La protéine XIAP (X-chromosome-linked inhibitor of apoptosis protein) est impliquée dans divers processus cellulaires, tels que l’apoptose ou la réponse immunitaire. Elle coordonne également une série d'événements conduisant à la production de cytokines pro-inflammatoires. Récemment, le rôle crucial de XIAP dans la voie de signalisation NOD a été mis en évidence. Cette voie est surexprimée dans des pathologies inflammatoires telles que la maladie de Crohn ou la sarcoïdose. XIAP pourrait ainsi être une cible de choix pour mettre au point de nouveaux traitements de ces maladies inflammatoires médiées par NOD2. En effet, il a été observé que l'absence de XIAP dans les cellules entraîne une ubiquitination défectueuse de la sérine/thréonine/tyrosine-protéine kinase 2 (RIPK2), et réduit la production de cytokines pro-inflammatoires, notamment l’IL-8. L'ubiquitination de RIPK2 étant régulée par sa liaison à XIAP via son domaine BIR2, des inhibiteurs spécifiques de XIAP, se liant à XIAP-BIR2, pourraient permettre de rompre la formation du complexe XIAP/RIPK2, et avoir une application thérapeutique dans les maladies inflammatoires chroniques. Les données de la littérature montrent également que cibler XIAP via son domaine BIR2 permet d’avoir une activité plus sélective de XIAP et de se prémunir contre des effets indésirables graves.

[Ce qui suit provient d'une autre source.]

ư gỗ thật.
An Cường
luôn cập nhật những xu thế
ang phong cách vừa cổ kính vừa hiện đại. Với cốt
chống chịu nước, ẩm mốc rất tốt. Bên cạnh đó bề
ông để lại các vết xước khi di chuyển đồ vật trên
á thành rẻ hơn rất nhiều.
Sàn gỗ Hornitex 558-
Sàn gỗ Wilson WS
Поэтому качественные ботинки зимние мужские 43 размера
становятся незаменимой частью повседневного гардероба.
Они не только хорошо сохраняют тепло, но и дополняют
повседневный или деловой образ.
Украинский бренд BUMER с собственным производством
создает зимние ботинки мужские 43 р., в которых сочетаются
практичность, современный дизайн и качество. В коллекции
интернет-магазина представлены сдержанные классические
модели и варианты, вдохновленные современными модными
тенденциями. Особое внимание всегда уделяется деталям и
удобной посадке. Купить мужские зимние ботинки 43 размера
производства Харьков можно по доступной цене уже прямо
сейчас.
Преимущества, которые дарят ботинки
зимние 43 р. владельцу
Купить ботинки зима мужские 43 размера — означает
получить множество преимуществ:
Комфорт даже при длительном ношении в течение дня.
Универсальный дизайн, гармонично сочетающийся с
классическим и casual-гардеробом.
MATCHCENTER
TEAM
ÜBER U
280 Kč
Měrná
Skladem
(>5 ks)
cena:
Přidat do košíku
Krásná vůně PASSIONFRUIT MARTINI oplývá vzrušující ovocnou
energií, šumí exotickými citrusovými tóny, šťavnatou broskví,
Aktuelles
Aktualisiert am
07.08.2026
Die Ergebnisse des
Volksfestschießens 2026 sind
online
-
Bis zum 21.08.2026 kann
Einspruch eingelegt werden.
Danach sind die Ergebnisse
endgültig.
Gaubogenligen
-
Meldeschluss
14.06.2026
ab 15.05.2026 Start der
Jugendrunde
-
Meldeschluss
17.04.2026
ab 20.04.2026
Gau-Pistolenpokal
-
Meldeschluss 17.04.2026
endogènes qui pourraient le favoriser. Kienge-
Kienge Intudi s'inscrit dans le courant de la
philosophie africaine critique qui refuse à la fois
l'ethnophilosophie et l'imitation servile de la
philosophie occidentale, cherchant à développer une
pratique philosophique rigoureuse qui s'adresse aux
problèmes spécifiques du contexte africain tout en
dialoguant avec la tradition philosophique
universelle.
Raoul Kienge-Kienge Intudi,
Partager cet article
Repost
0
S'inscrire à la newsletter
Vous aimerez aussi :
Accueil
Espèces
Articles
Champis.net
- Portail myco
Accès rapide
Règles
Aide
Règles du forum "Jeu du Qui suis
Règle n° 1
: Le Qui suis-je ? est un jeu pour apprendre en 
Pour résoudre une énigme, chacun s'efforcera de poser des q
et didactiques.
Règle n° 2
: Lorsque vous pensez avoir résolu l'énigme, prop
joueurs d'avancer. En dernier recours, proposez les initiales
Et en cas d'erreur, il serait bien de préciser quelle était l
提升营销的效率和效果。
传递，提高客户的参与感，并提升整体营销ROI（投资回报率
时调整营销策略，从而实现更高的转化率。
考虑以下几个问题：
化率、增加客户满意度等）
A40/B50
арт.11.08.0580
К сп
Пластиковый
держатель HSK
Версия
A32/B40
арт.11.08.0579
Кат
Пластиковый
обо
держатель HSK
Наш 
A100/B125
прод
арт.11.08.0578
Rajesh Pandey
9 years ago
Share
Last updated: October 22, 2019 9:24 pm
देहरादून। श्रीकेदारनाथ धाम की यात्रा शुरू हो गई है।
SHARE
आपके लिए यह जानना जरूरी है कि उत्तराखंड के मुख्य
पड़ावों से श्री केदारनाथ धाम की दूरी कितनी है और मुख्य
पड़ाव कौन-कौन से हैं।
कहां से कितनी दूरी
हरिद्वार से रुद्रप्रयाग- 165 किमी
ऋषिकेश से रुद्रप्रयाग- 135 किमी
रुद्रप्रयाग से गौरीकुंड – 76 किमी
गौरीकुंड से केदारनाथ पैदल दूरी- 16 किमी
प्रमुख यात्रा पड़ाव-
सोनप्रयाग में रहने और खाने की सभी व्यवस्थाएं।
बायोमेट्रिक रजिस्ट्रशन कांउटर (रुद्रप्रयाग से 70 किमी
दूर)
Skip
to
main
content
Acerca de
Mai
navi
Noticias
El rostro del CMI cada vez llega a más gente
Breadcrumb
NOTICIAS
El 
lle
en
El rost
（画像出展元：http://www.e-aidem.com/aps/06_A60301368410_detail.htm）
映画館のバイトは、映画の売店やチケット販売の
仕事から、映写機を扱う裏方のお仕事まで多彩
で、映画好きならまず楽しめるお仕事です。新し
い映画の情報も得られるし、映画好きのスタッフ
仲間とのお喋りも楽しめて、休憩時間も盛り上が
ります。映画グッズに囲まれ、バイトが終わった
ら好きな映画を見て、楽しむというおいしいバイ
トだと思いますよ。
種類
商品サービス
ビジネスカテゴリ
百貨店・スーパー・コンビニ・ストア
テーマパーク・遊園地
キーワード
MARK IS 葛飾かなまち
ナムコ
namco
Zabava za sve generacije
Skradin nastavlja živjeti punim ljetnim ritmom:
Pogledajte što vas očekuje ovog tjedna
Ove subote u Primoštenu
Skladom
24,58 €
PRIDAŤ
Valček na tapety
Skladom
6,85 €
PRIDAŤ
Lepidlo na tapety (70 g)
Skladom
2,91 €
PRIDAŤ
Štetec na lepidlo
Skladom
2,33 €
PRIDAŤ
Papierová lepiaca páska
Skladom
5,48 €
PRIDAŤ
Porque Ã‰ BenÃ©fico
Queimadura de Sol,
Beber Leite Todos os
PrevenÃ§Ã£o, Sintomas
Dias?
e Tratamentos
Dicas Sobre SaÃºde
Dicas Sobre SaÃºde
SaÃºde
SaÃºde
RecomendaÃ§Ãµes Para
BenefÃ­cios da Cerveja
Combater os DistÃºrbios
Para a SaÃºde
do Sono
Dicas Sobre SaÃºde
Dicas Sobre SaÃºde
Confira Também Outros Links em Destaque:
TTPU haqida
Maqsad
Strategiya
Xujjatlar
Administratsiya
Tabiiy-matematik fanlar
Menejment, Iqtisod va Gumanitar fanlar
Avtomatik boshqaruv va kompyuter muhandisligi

Le but de ce projet est de concevoir, synthétiser et évaluer des petites molécules synthétiques, affines et sélectives pour XIAP-BIR2. Des résultats préliminaires obtenus par le CERMN ont mis en évidence deux molécules (un fragment (hit1) et une molécule (hit2)) affines et sélectives pour XIAP-BIR2. Le hit2 a montré in cellulo sa capacité à perturber l’interaction entre XIAP-BIR2 et RIPK2. Sur la base de ces résultats, nous proposons une approche multidisciplinaire commençant par des études structurales de l'interaction des hits 1 et 2 vis-à-vis de XIAP-BIR2, accompagnées d'une étude de la flexibilité conformationnelle de la protéine XIAP entière induite par la liaison de l'inhibiteur. Ensuite, une stratégie de drug design in silico sera initiée, suivie de la synthèse des composés designés par une approche de « fragment growing », pour obtenir des molécules affines et sélectives pour XIAP-BIR2. L'évaluation in vitro des molécules permettra de déterminer leur affinité pour XIAP-BIR2, mais également leur sélectivité, en mesurant leur affinité vis-à-vis de XIAP-BIR3 et des cIAPs-BIR2. L'évaluation précoce de la druggabilité (solubilité, logP, passage de membranes) des composés sera réalisée tout au long du projet. Enfin, les molécules seront évaluées dans des modèles cellulaires pour déterminer leur potentiel à rompre l’interaction XIAP/RIPK2 et leur potentiel anti-inflammatoire, en diminuant la production d’IL-8.